### Assignment
Can you print the data exactly and leave out each image?

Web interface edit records
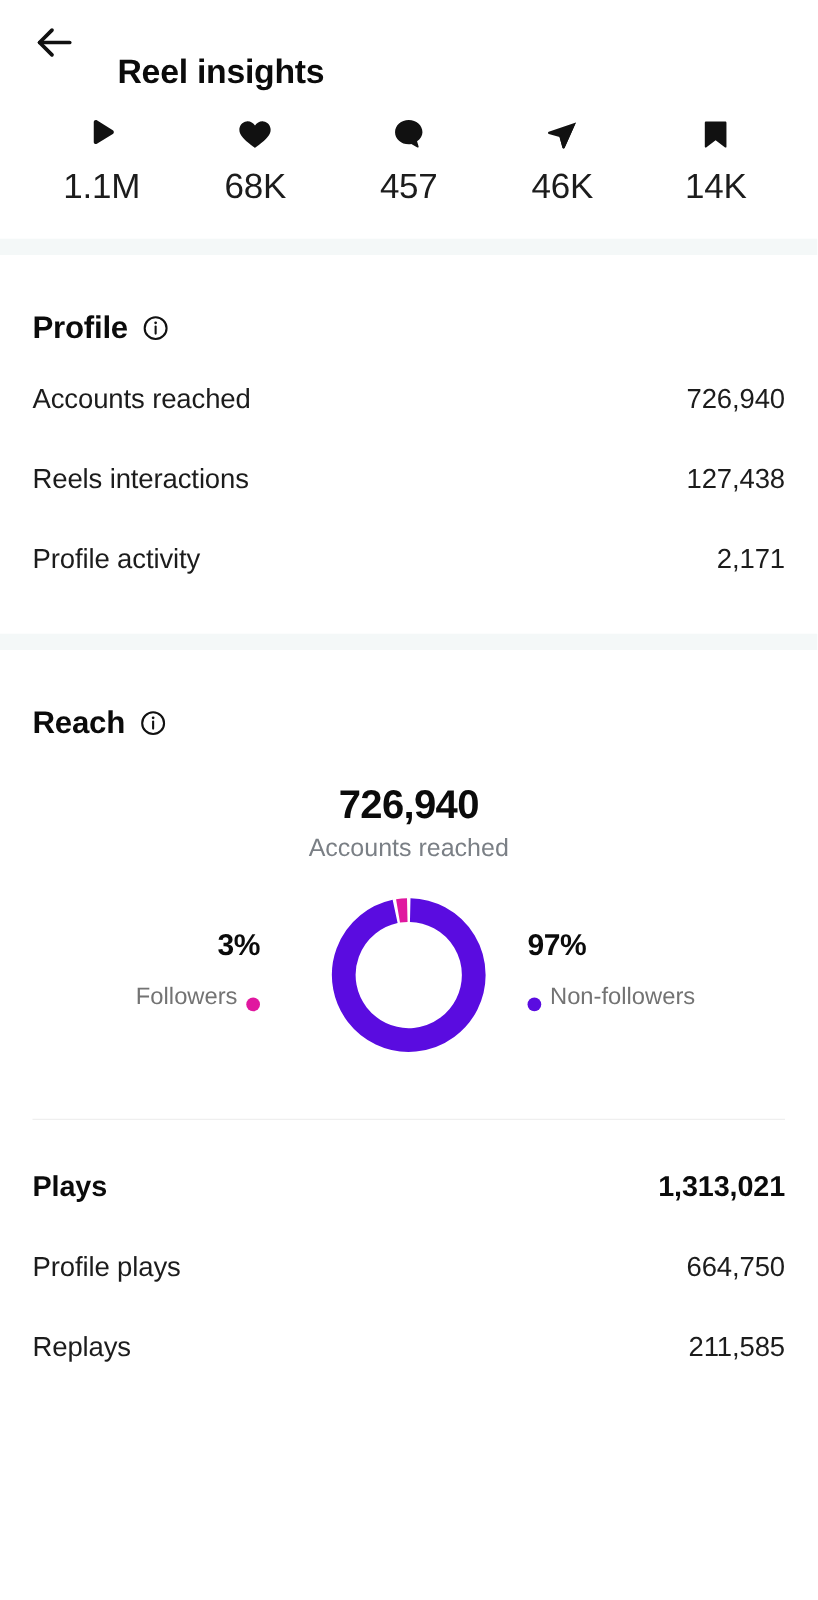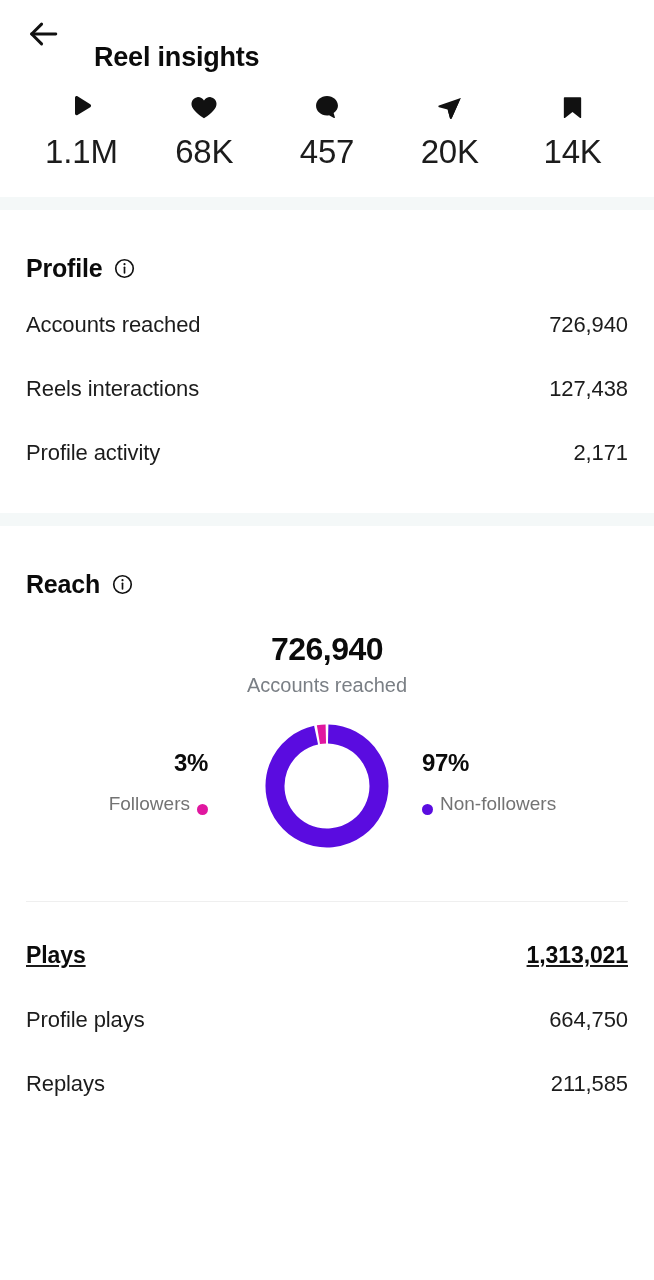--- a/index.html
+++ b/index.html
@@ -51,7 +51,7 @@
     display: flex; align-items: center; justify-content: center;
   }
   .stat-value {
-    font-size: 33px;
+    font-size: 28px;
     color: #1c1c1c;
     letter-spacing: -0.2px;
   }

### Response to this exercise
--- a/index.html
+++ b/index.html
@@ -51,7 +51,7 @@
     display: flex; align-items: center; justify-content: center;
   }
   .stat-value {
-    font-size: 33px;
+    font-size: 28px;
     color: #1c1c1c;
     letter-spacing: -0.2px;
   }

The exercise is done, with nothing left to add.